PROMPT
Answer these questions using the article about fungicide found in pregnant women near banana plantations:
1. What fungicide contains the chemical ethylene thiourea (ETU)?
2. How many pregnant women did the study register?
3. With which department is that fungicide registered?

Start of READING TEXT

High levels of fungicide found in pregnant women living near banana plantations
A new study has found alarmingly high levels of pesticides in the urine of pregnant Costa Rican women working in and living near the banana industry in Matina, Limón. The chemical ethylene thiourea (ETU) found in the fungicide mancozeb, which is sprayed over banana plantations here, can be detrimental to fetal brain development, according to the report released Monday in Environmental Health Perspectives.
The study registered 451 pregnant women and tracked urine samples from 445 to test their level of exposure to ETU. Expecting mothers had levels of ETU in their urine five times greater than the general population, exceeding reference doses for the chemical. ETU levels were significantly higher for women living less than 50 meters from a banana plantation. Seventy two percent of the women surveyed had on average 45 percent higher levels of the chemical in their bodies than women who lived more than 500 meters away. The report also noted higher levels in women who washed agricultural work clothes one day before samples were collected; women who worked during pregnancy; and immigrant women.
Mancozeb is a common agrochemical used on a variety of crops here and around the world. The fungicide is registered with the Plant Health Department for use on bananas, plantains, peppers, beans, potatoes, watermelons and tomatoes, among other foods.

End of READING TEXT
Start of STORED DATA

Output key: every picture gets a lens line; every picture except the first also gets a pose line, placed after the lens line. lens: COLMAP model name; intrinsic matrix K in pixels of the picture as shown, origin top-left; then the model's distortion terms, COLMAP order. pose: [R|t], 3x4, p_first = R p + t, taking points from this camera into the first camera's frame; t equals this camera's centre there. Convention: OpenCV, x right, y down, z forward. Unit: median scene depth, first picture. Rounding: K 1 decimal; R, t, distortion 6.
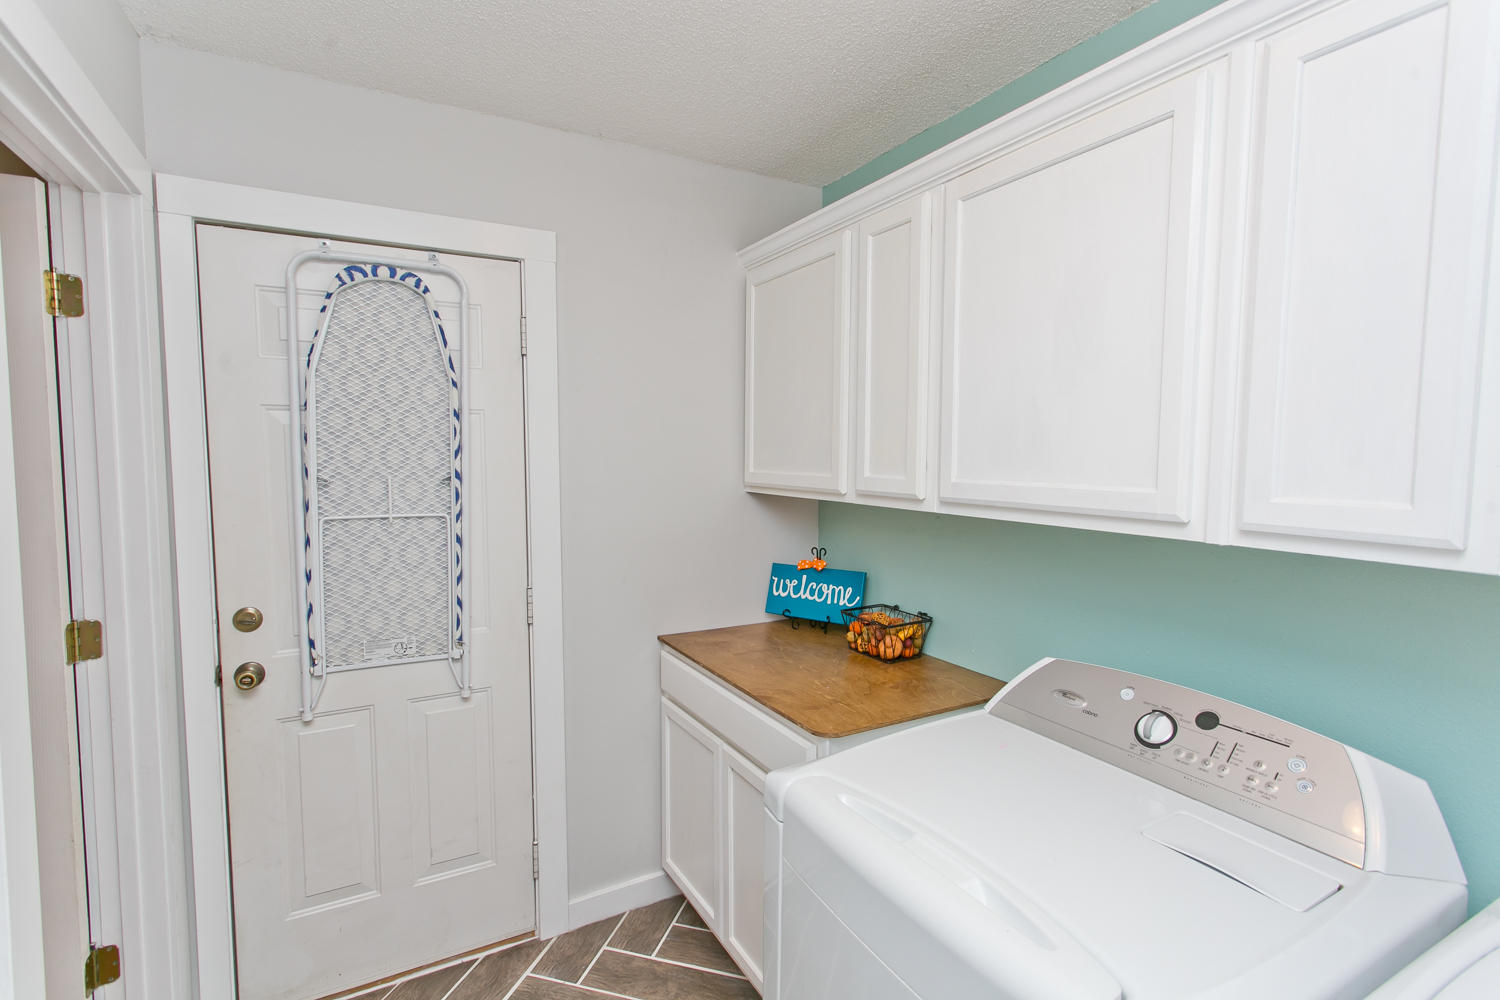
lens RADIAL K [[729.8, 0, 752.7], [0, 729.8, 497.7], [0, 0, 1]] dist [0.001370, 0.000131]
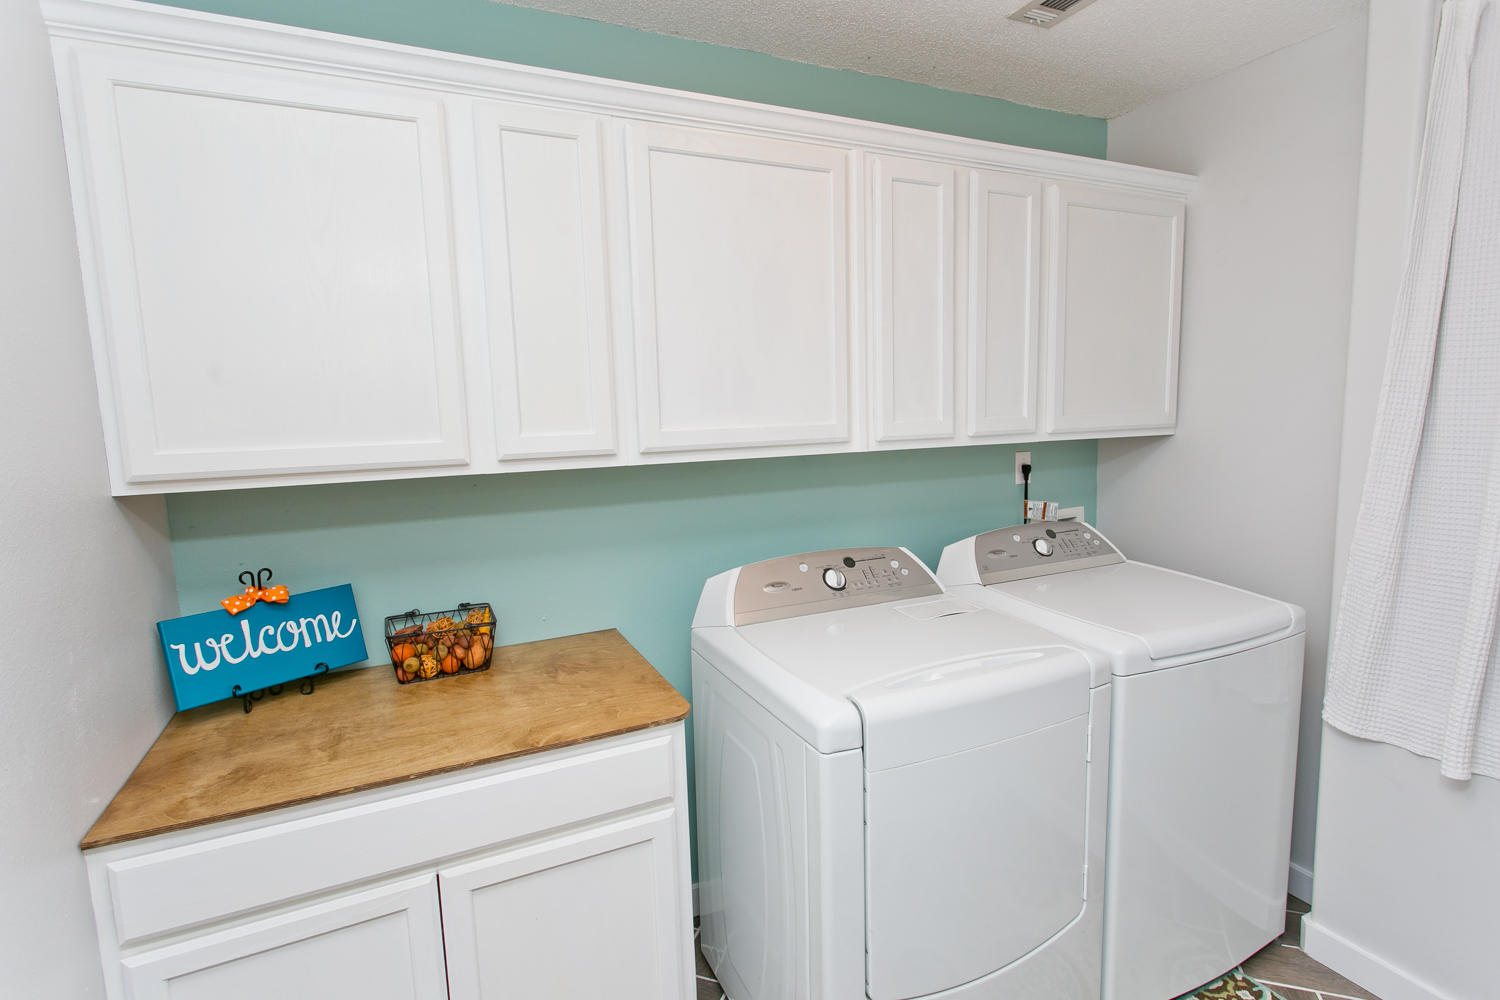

End of STORED DATA

EXPECTED ANSWER
1. Mancozeb
2. 451
3. The Plant Health Department